Saturday began with a bus trip to the West Madison Agriculture Research Station to view the SOSS Demonstration Plots which showcased SOSS attendees’ plant breeding work. Next, Dan Cornelius of the Intertribal Agriculture Council introduced us to Native corn and squash varieties, by way of describing his work to strengthen Indian agriculture, food culture, and seedkeeping traditions. He also discussed the congruities and tensions between indigenous seedkeeping traditions and modern organic plant breeding and seed production. We then gathered corn and squash from the Indigenous North American Crops plots and beets, peppers, tomatoes, and more from SOSS and Seed to Kitchen Collaborative plots. After locally-sourced sandwiches and salads from Pasture and Plenty, we headed back to Bethel Horizons.
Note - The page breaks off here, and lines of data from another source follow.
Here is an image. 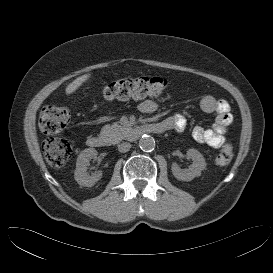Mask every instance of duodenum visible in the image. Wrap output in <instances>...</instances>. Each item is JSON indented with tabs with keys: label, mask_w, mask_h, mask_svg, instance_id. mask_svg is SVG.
<instances>
[{
	"label": "duodenum",
	"mask_w": 273,
	"mask_h": 273,
	"mask_svg": "<svg viewBox=\"0 0 273 273\" xmlns=\"http://www.w3.org/2000/svg\"><path fill=\"white\" fill-rule=\"evenodd\" d=\"M166 130L168 129L163 123L136 125L131 129L130 136L135 140L145 134H160ZM87 144L92 148H103L109 144V141L103 135H93L87 139Z\"/></svg>",
	"instance_id": "duodenum-1"
}]
</instances>
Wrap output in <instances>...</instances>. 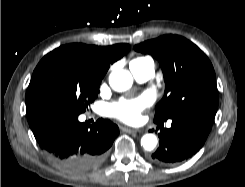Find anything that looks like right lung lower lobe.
<instances>
[{"label":"right lung lower lobe","mask_w":245,"mask_h":187,"mask_svg":"<svg viewBox=\"0 0 245 187\" xmlns=\"http://www.w3.org/2000/svg\"><path fill=\"white\" fill-rule=\"evenodd\" d=\"M77 113L57 110L29 120L30 128L47 156L71 172H85L99 166L119 134L109 120L95 124L79 122Z\"/></svg>","instance_id":"1"}]
</instances>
The group then embarked on a communal meal preparation extravaganza. Over a firepit, Elena Terry and Dan Cornelius directed the preparation of corn tortillas, smoked whitefish and pulled bison to fill them, wild rice “cowboy” bread, roasted gete okosoman squash, and corn mush for dessert. In the Prairie Center, we stuffed tomatoes, concocted four different salsas, grilled zucchini, and roasted beets under the direction of chef Yusuf Bin-Rella.

Dinner was served a smidgen (read: hour and a half) later than scheduled, but everyone had been involved in its preparation, and the group was convivial and patient. The buffet line was resplendent in tomato-red, zucchini-green, and squash-gold; redolent with smoky and roasted aromas; vivacious in its offer of hot salsas and pico de gallo; grounded in a bounty of corn. The meal was truly an Indigenous Meets Nonnative Organic feast; it embodied a merging of cultures and foodways, and it arose from an afternoon’s worth of learning-from, teaching-to, and plain old camaraderie.

After our late dinner, the gracious and flexible Ken Greene offered a keynote telling (bedtime) seed stories and describing Hudson Valley Seed Co’s own story of working with artists to illuminate the person-plant narratives embodied in seed.  After still more conversation and campfire, Saturday wound down.

 Sunday, August 25

SOSS closed on Sunday morning with brunch, a brief group closing, last minute discussions, a preliminary planning session for SOSS 2020, and goodbyes. SOSS 2019 was indeed a place to share, re-examine, and re-imagine our seed stories. We were challenged to think about the way our work with seed is situated within socioeconomic structures, personal experience, and cultural values. We came away with new and renewed ideas, new and ever-present questions, and a strengthened network of personal and professional relationships to sustain us in the asking.